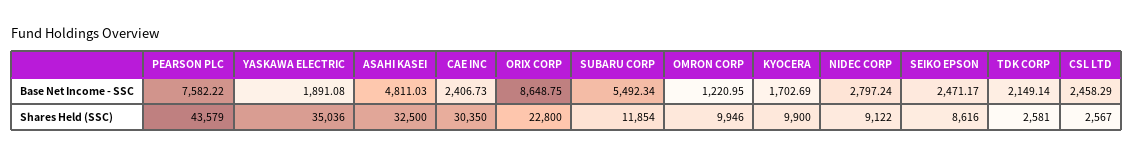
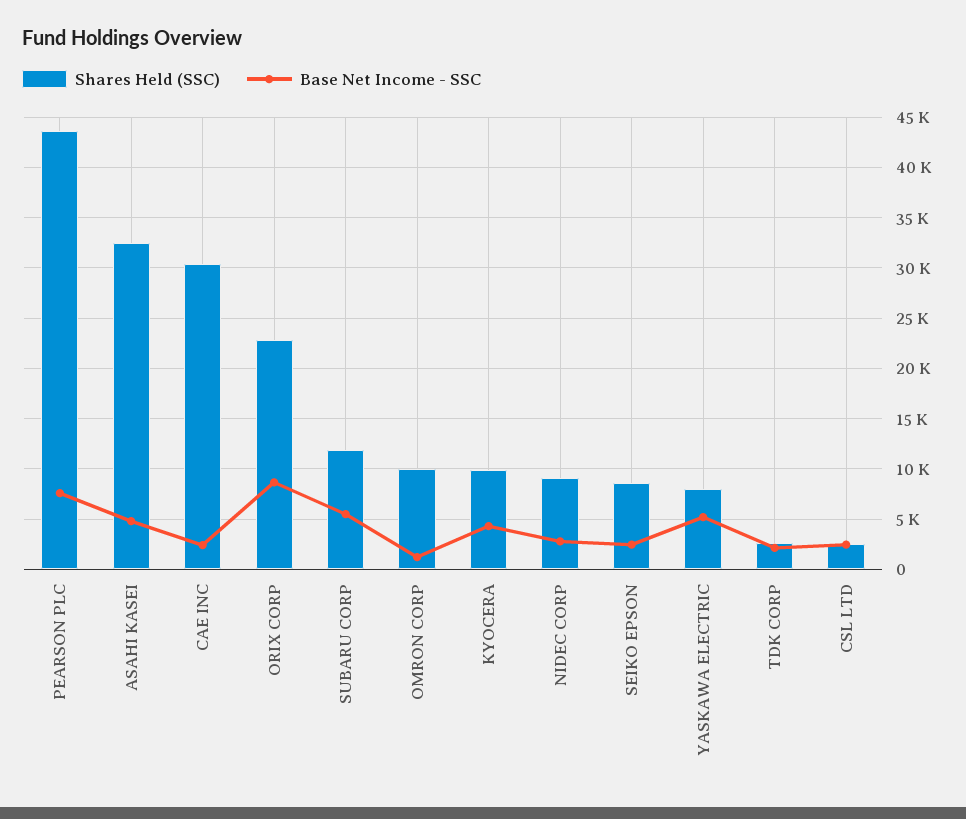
Base Net Income - SSC, YASKAWA ELECTRIC: 1891.08 -> 5000
Base Net Income - SSC, KYOCERA: 1702.69 -> 4000
Shares Held (SSC), YASKAWA ELECTRIC: 35036 -> 8000

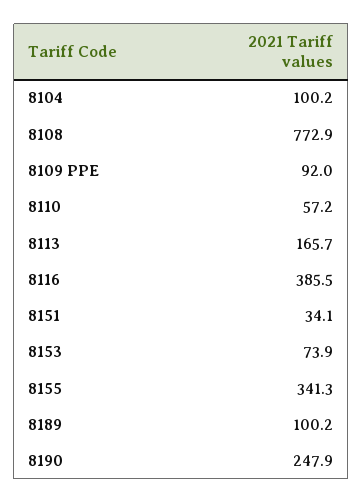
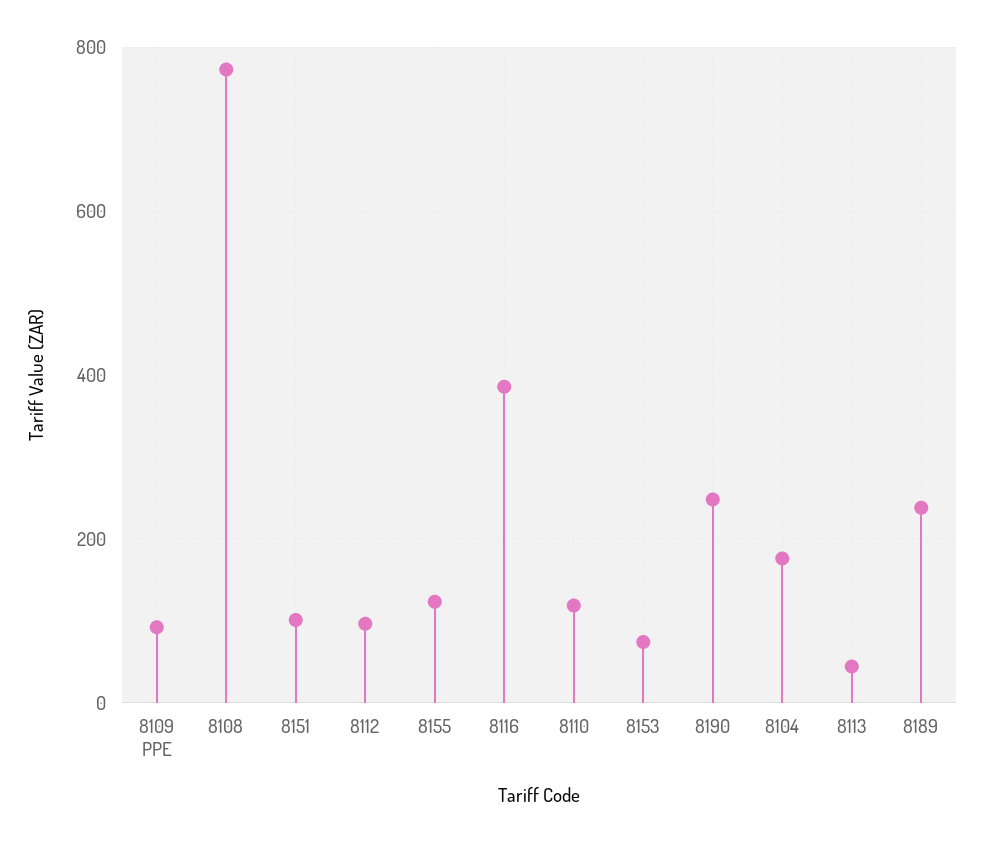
8104: 100.2 -> 180
8110: 57.2 -> 120
8113: 165.7 -> 40
8151: 34.1 -> 100
8155: 341.3 -> 120
8189: 100.2 -> 240
8112: none -> 100

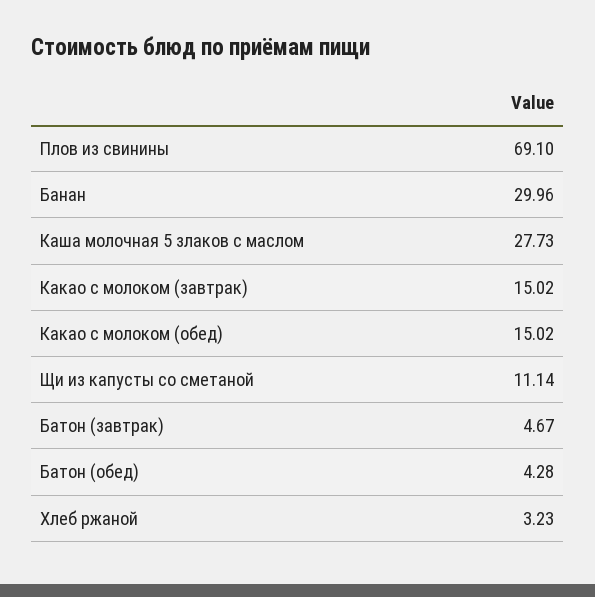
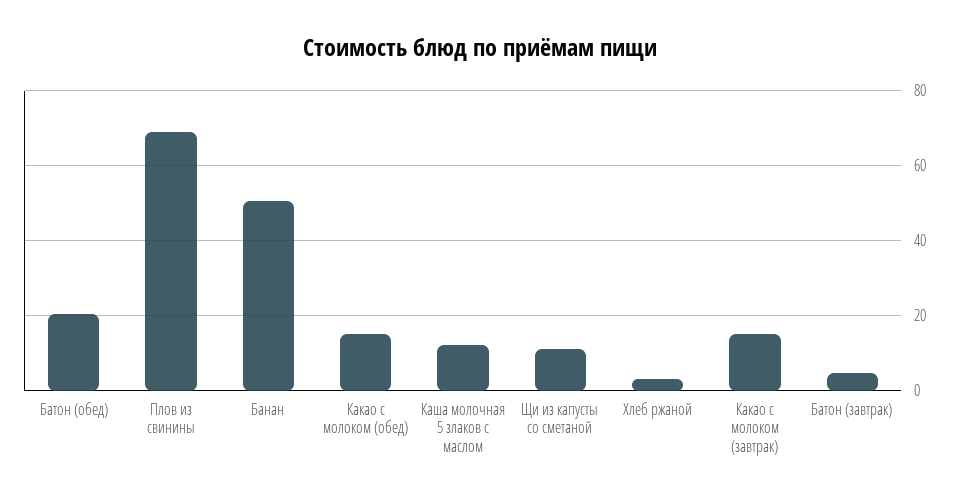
Банан: 29.96 -> 50
Каша молочная 5 злаков с маслом: 27.73 -> 12
Батон (обед): 4.28 -> 20

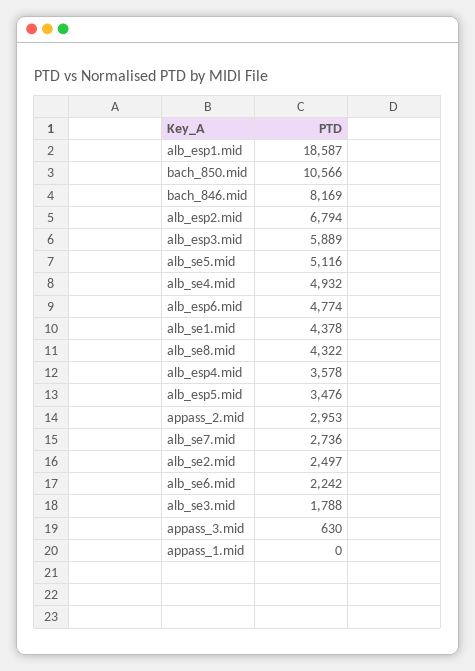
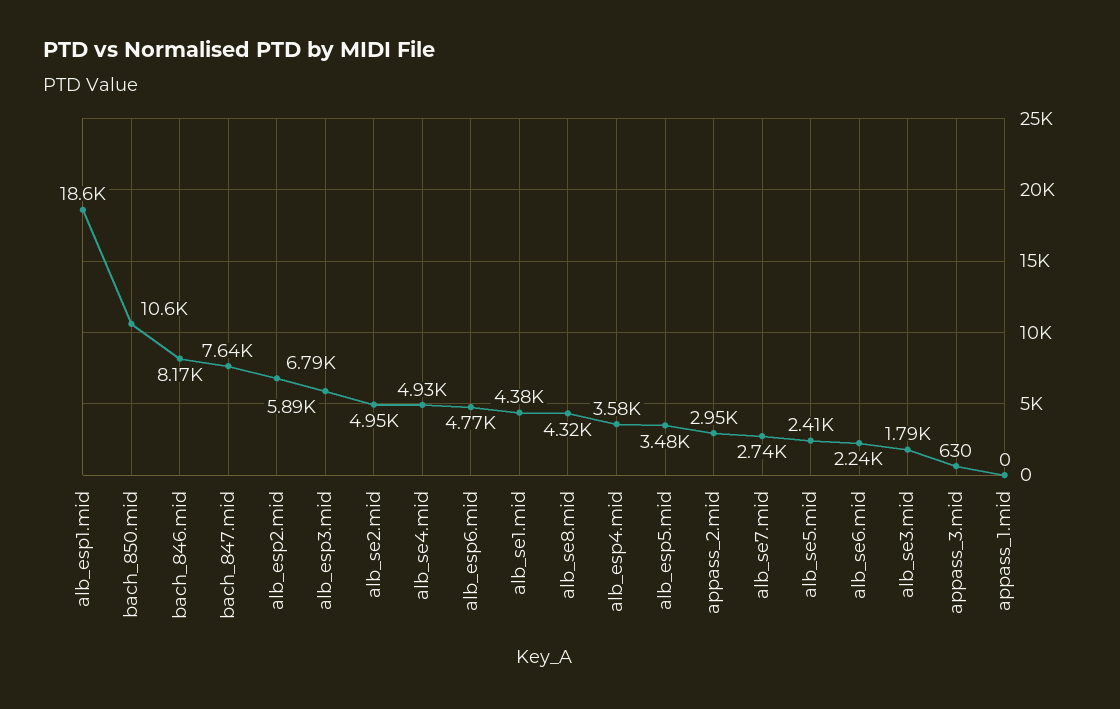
alb_se5.mid: 5116 -> 2410
alb_se2.mid: 2497 -> 4950
bach_847.mid: none -> 7640

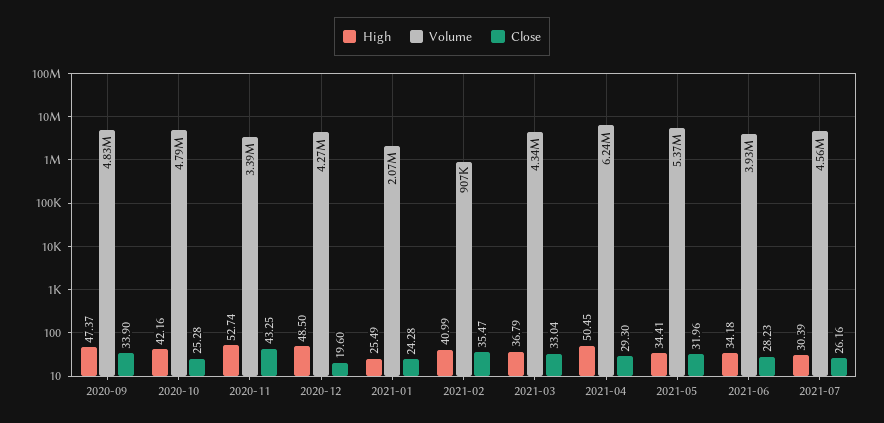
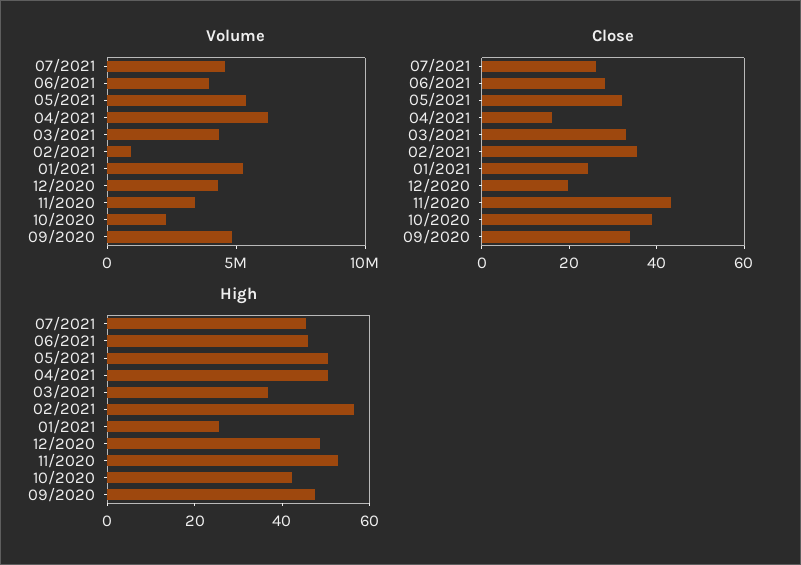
Volume, 2020-10: 4790000 -> 2000000
Close, 2020-10: 25.28 -> 40
Volume, 2021-01: 2070000 -> 5000000
High, 2021-02: 40.99 -> 55
Close, 2021-04: 29.3 -> 15
High, 2021-05: 34.41 -> 50
High, 2021-06: 34.18 -> 45
High, 2021-07: 30.39 -> 45

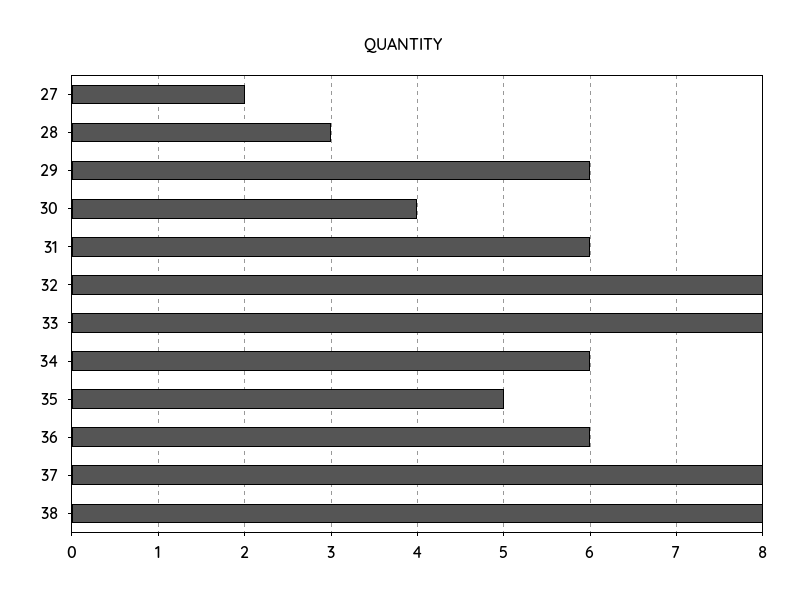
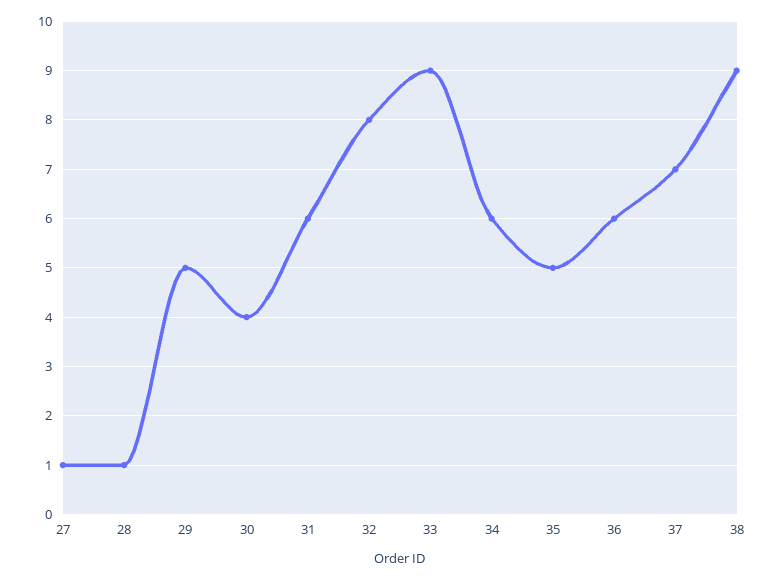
27: 2 -> 1
28: 3 -> 1
29: 6 -> 5
33: 8 -> 9
37: 8 -> 7
38: 8 -> 9

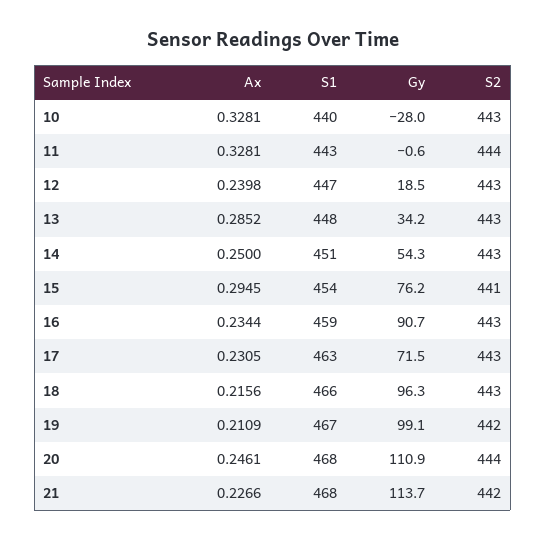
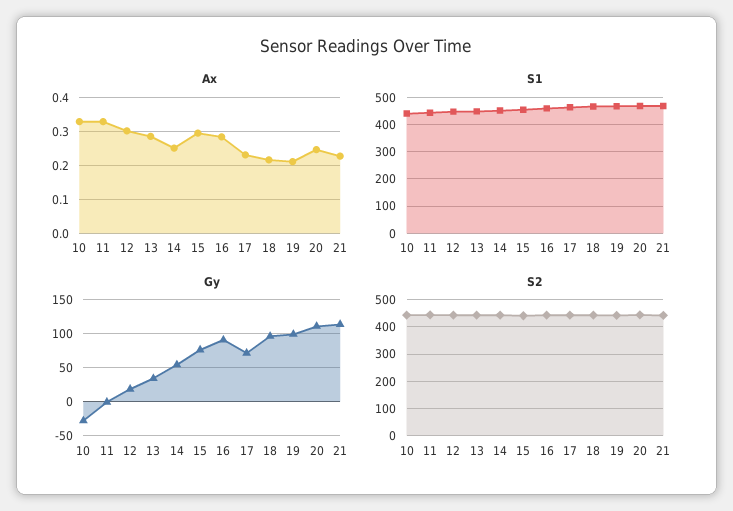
Ax, 12: 0.2398 -> 0.3
Ax, 16: 0.2344 -> 0.28

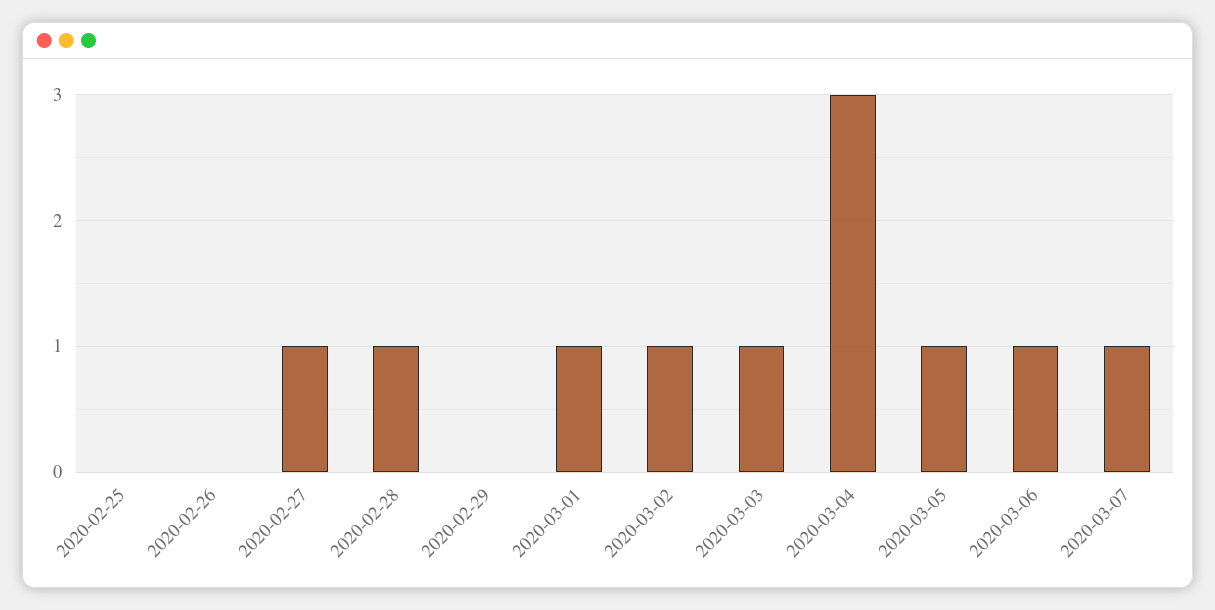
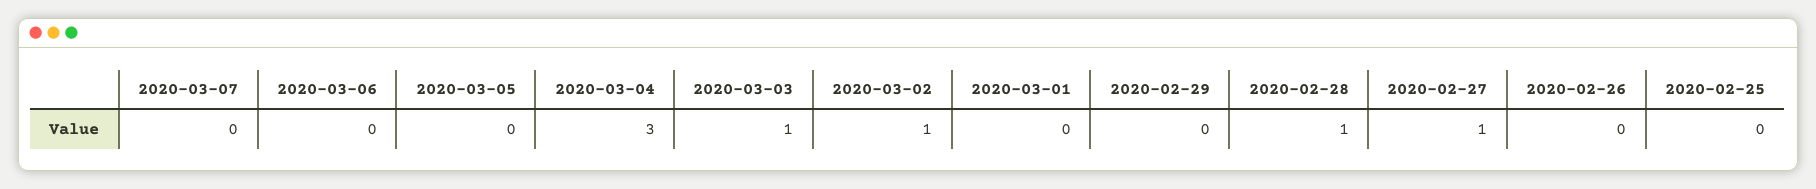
2020-03-01: 1 -> 0
2020-03-05: 1 -> 0
2020-03-06: 1 -> 0
2020-03-07: 1 -> 0

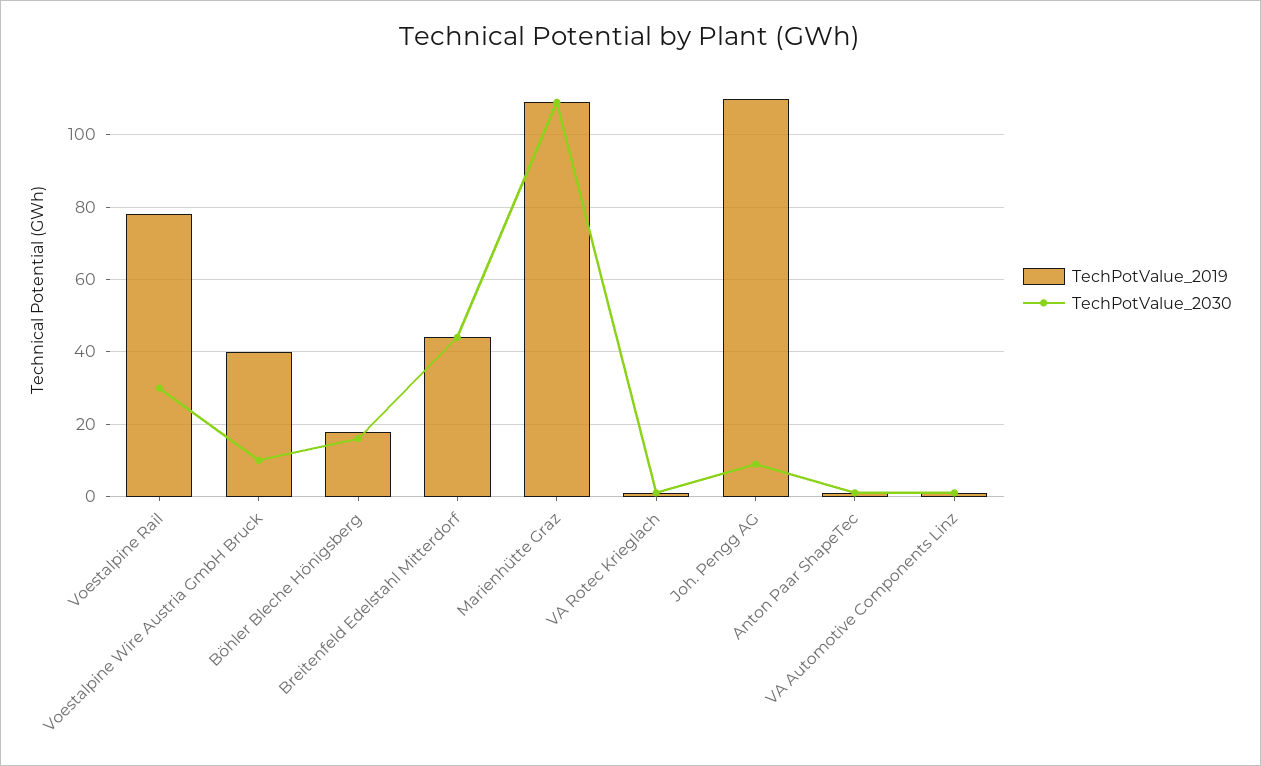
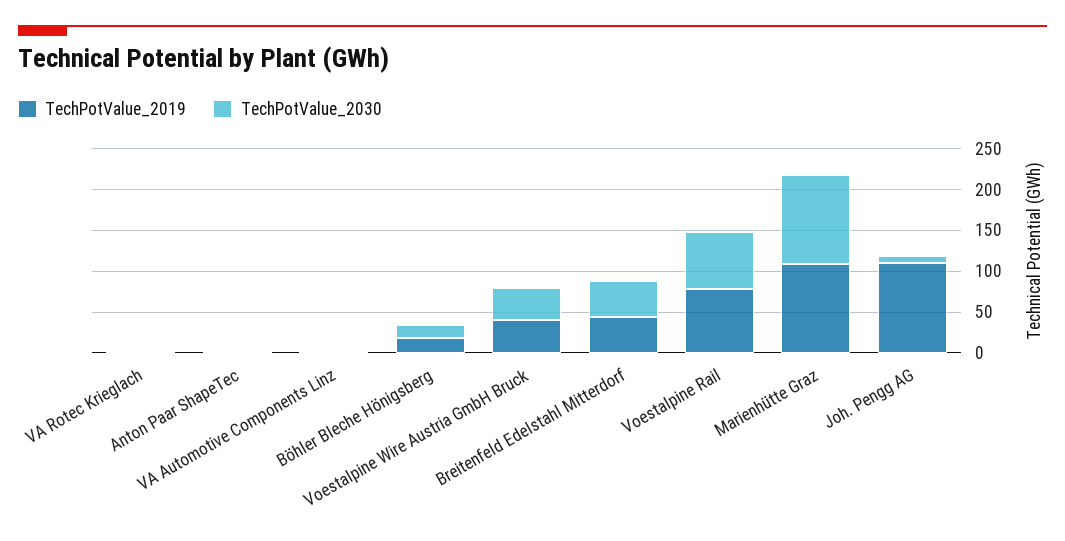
TechPotValue_2030, Voestalpine Rail: 30 -> 70
TechPotValue_2030, Voestalpine Wire Austria GmbH Bruck: 10 -> 40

*Task item*. Go through the data and show each line that holds "ELECTRIC".

*Solution for this exercise*.
Base Net Income - SSC, YASKAWA ELECTRIC: 1891.08 -> 5000
Shares Held (SSC), YASKAWA ELECTRIC: 35036 -> 8000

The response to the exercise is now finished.